To make the transition, “national governments must establish binding limits for the extraction volumes for coal, oil and gas,” Teske added. And “a just transition for workers from the fossil to the renewable energy industry is essential.”
The report includes comparisons between the FFNPT Initiative’s projections and the net-zero roadmap published last month by the International Energy Agency. It warns that simply stopping fossil fuel expansion, as shown in the IEA roadmap, is “far from sufficient” to hold average global warming to 1.5°C.

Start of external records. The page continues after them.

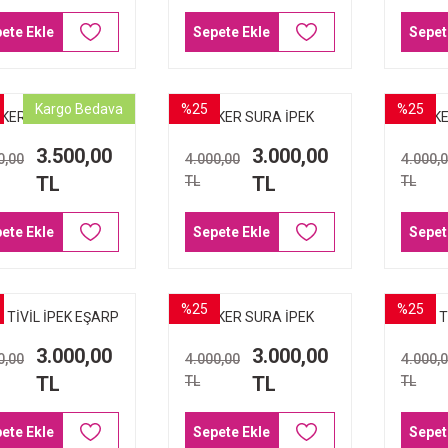
ete Ekle
Sepete Ekle
Sepet
Kargo Bedava
%25
%25
KER SURA İPEK
AKER SURA İPEK
AKE
ŞARP 9074-312
EŞARP 9061-313
EŞA
3.500,00
3.000,00
0,00
4.000,00
4.000,
TL
TL
TL
TL
ete Ekle
Sepete Ekle
Sepet
%25
%25
 TİVİL İPEK EŞARP
AKER SURA İPEK
AKER T
8920-912
EŞARP 8920-321
3.000,00
3.000,00
0,00
4.000,00
4.000,
TL
TL
TL
TL
ete Ekle
Sepete Ekle
Sepet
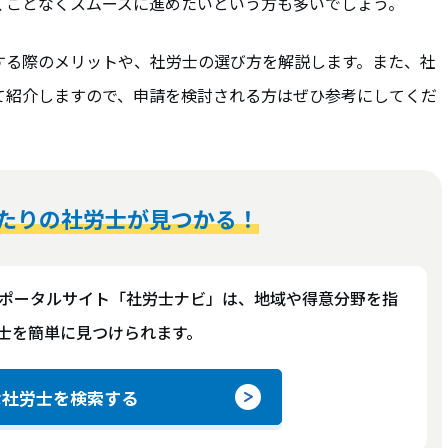
くことなくスムーズに進めたいという方も多いでしょう。
する際のメリットや、社労士の選び方を解説します。また、社
て紹介しますので、申請を検討される方はぜひ参考にしてくだ
たりの社労士が見つかる！
ポータルサイト「社労士ナビ」は、地域や得意分野を指
士を簡単に見つけられます。
な社労士を検索する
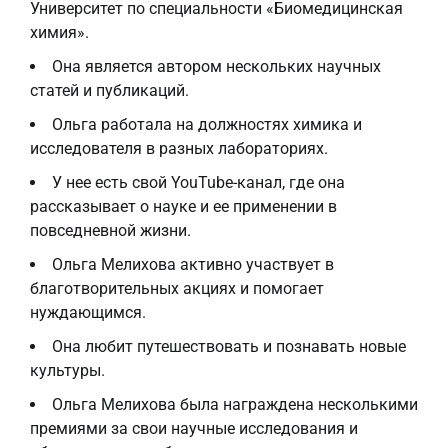
Университет по специальности «Биомедицинская
химия».
Она является автором нескольких научных
статей и публикаций.
Ольга работала на должностях химика и
исследователя в разных лабораториях.
У нее есть свой YouTube-канал, где она
рассказывает о науке и ее применении в
повседневной жизни.
Ольга Мелихова активно участвует в
благотворительных акциях и помогает
нуждающимся.
Она любит путешествовать и познавать новые
культуры.
Ольга Мелихова была награждена несколькими
премиями за свои научные исследования и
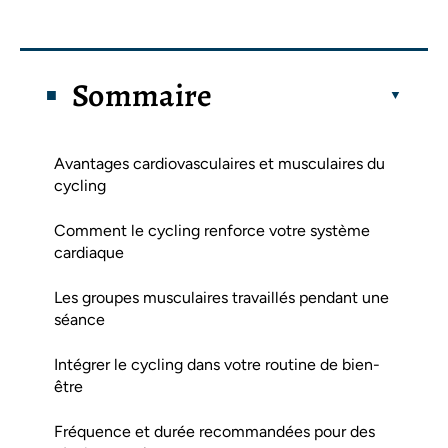
Sommaire
Avantages cardiovasculaires et musculaires du
cycling
Comment le cycling renforce votre système
cardiaque
Les groupes musculaires travaillés pendant une
séance
Intégrer le cycling dans votre routine de bien-
être
Fréquence et durée recommandées pour des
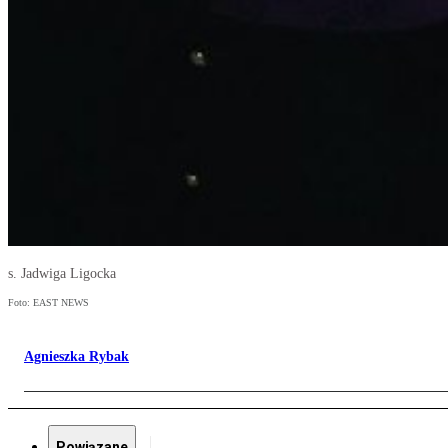
s. Jadwiga Ligocka
Foto: EAST NEWS
Agnieszka Rybak
Powiązane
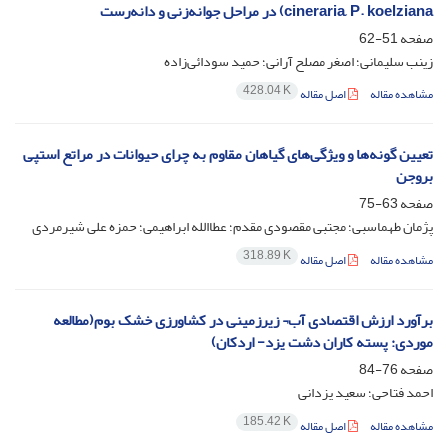
cineraria, P. koelziana) در مراحل جوانه‌زنی و دانه‌رست
صفحه
51-62
زینب سلیمانی؛ اصغر مصلح آرانی؛ حمید سودائی‌زاده
428.04 K
مشاهده مقاله
اصل مقاله
تعیین گونه‌ها و ویژگی‌های گیاهان مقاوم به چرای حیوانات در مراتع استپی
بروجن
صفحه
63-75
پژمان طهماسبی؛ مجتبی مقصودی مقدم؛ عطاالله ابراهیمی؛ حمزه علی شیرمردی
318.89 K
مشاهده مقاله
اصل مقاله
برآورد ارزش اقتصادی آب¬ زیرزمینی در کشاورزی خشک بوم(مطالعه
موردی: پسته کاران دشت یزد- اردکان)
صفحه
76-84
احمد فتاحی؛ سعید یزدانی
185.42 K
مشاهده مقاله
اصل مقاله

“A 1.5°C climate mitigation pathway will have a significant impact on the global fossil fuel industry,” with average rates of decline of 9% for gas, 6% for oil, and 5% for coal. Between 2020 and 2050, it produces a 92.5% reduction in fossil fuel production, compared to 60.3% along the no-expansion path.

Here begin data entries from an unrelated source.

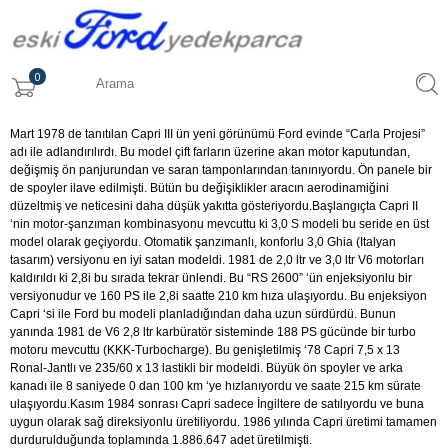
0
Mart 1978 de tanıtılan Capri III ün yeni görünümü Ford evinde “Carla Projesi”
adı ile adlandırılırdı. Bu model çift farların üzerine akan motor kaputundan,
değişmiş ön panjurundan ve saran tamponlarından tanınıyordu. Ön panele bir
de spoyler ilave edilmişti. Bütün bu değişiklikler aracın aerodinamiğini
düzeltmiş ve neticesini daha düşük yakıtta gösteriyordu.Başlangıçta Capri II
‘nin motor-şanzıman kombinasyonu mevcuttu ki 3,0 S modeli bu seride en üst
model olarak geçiyordu. Otomatik şanzımanlı, konforlu 3,0 Ghia (Italyan
tasarım) versiyonu en iyi satan modeldi. 1981 de 2,0 ltr ve 3,0 ltr V6 motorları
kaldırıldı ki 2,8i bu sırada tekrar ünlendi. Bu “RS 2600” ‘ün enjeksiyonlu bir
versiyonudur ve 160 PS ile 2,8i saatte 210 km hıza ulaşıyordu. Bu enjeksiyon
Capri ‘si ile Ford bu modeli planladığından daha uzun sürdürdü. Bunun
yanında 1981 de V6 2,8 ltr karbüratör sisteminde 188 PS gücünde bir turbo
motoru mevcuttu (KKK-Turbocharge). Bu genişletilmiş ‘78 Capri 7,5 x 13
Ronal-Jantlı ve 235/60 x 13 lastikli bir modeldi. Büyük ön spoyler ve arka
kanadı ile 8 saniyede 0 dan 100 km ‘ye hızlanıyordu ve saate 215 km sürate
ulaşıyordu.Kasım 1984 sonrası Capri sadece İngiltere de satılıyordu ve buna
uygun olarak sağ direksiyonlu üretiliyordu. 1986 yılında Capri üretimi tamamen
durdurulduğunda toplamında 1.886.647 adet üretilmişti.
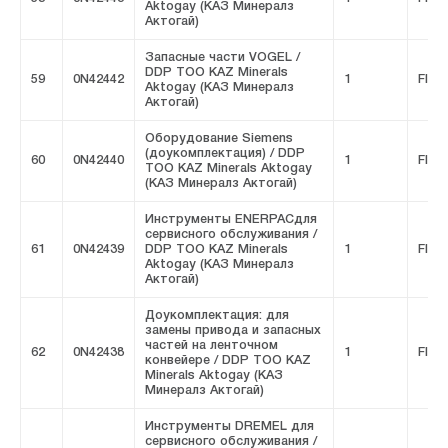
Aktogay (КАЗ Минералз
Актогай)
Запасные части VOGEL /
DDP ТОО KAZ Minerals
59
0N42442
1
FIVE
Aktogay (КАЗ Минералз
Актогай)
Оборудование Siemens
(доукомплектация) / DDP
60
0N42440
1
FIVE
ТОО KAZ Minerals Aktogay
(КАЗ Минералз Актогай)
Инструменты ENERPACдля
сервисного обслуживания /
61
0N42439
DDP ТОО KAZ Minerals
1
FIVE
Aktogay (КАЗ Минералз
Актогай)
Доукомплектация: для
замены привода и запасных
частей на ленточном
62
0N42438
1
FIVE
конвейере / DDP ТОО KAZ
Minerals Aktogay (КАЗ
Минералз Актогай)
Инструменты DREMEL для
сервисного обслуживания /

Emissions fall from 34.7 to 18.1 billion tonnes between 2018 and 2050 in the non-expansion scenario, and to 5.3 billion tonnes on a 1.5°C pathway.
The analysis “shows that even if the world were to stop expanding fossil fuel production overnight, emissions from existing projects would still result in a substantial over-production of fossil fuels beyond what is possible within the 1.5°C temperature target,” Teske and Niklas write. “Worryingly, the fossil fuel industry is continuing to expand production, leading to an even greater overshoot that will become harder to rectify the more time that passes.”